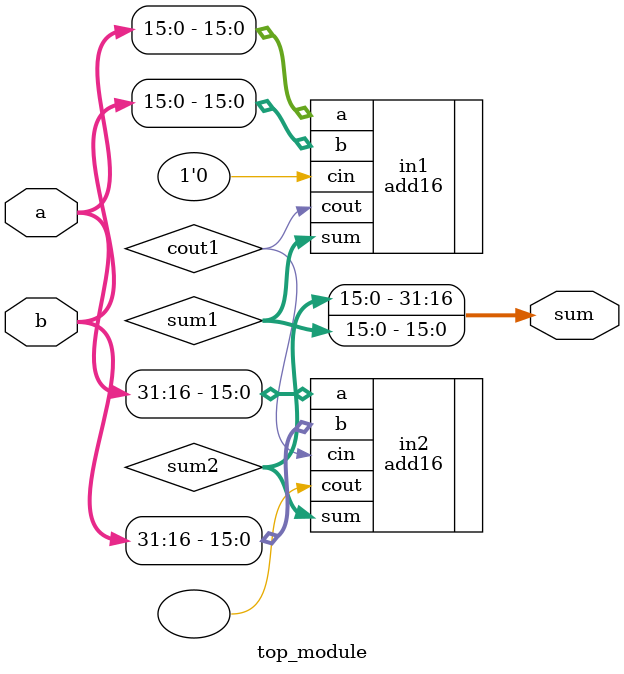
<source format=v>

module top_module(
    input [31:0] a,
    input [31:0] b,
    output [31:0] sum
);
    wire [15:0] sum1,sum2;
    wire cout1;
    add16 in1(.a(a[15:0]),.b(b[15:0]),.cin(1'b0),.sum(sum1),.cout(cout1));
    add16 in2(.a(a[31:16]),.b(b[31:16]),.cin(cout1),.sum(sum2),.cout());
    assign sum = {sum2,sum1};
endmodule

</source>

--------------------------------------------------

## Work order
The answer must be the full listing, exact in every line, with the pictures removed.

## Response area
<source format=v>

module top_module(
    input [31:0] a,
    input [31:0] b,
    output [31:0] sum
);
    wire [15:0] sum1,sum2;
    wire cout1;
    add16 in1(.a(a[15:0]),.b(b[15:0]),.cin(1'b0),.sum(sum1),.cout(cout1));
    add16 in2(.a(a[31:16]),.b(b[31:16]),.cin(cout1),.sum(sum2),.cout());
    assign sum = {sum2,sum1};
endmodule

</source>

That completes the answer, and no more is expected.